Make Sure The Work And Measures Deliver Meaningful Outcomes

Focusing on leading indicators and clarity metrics with your clients may also require some agility on your part in the offerings you provide. If you’re relying on “deliver and disappear” training programs, or content-based learning initiatives that don’t take the context of the organization into account, moving the needle on measures that impact outcomes that matter to your clients will be difficult.

The rapid pace of change that organizations are facing means that there are no one-size fits all solutions. As the role of L&D evolves to meet these challenges, so too must consultants and coaches evolve their offerings. Seek out opportunities to move away from static, content based solutions, and leverage the metrics tracked in analyzing your work to elevate your role as a powerful strategic partner to your clients. As you hone your strategy and analytic skills, you may need to take some time to educate your clients along the way.

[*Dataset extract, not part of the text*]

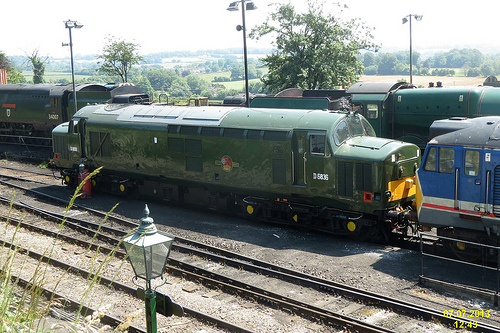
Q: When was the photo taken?
A: Daytime.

Just as you push your clients to think beyond lagging indicators and vanity metrics, you must also be finding the metrics that matter for your business. Smile sheets or participant satisfaction surveys are insufficient to demonstrate your value. Instead, focus on behavior change, improved business outcomes, referrals, or other metrics that demonstrate the tangible value you bring to your client organizations. Don’t wait for the lagging data, and don’t pat yourself on the back for a high satisfaction rate with your clients. Instead, focus on improving the metrics that matter. In an age of increasing pace and the need for greater agility, improving outcomes and how they’re measured are going to be clear differentiators in the consulting marketplace.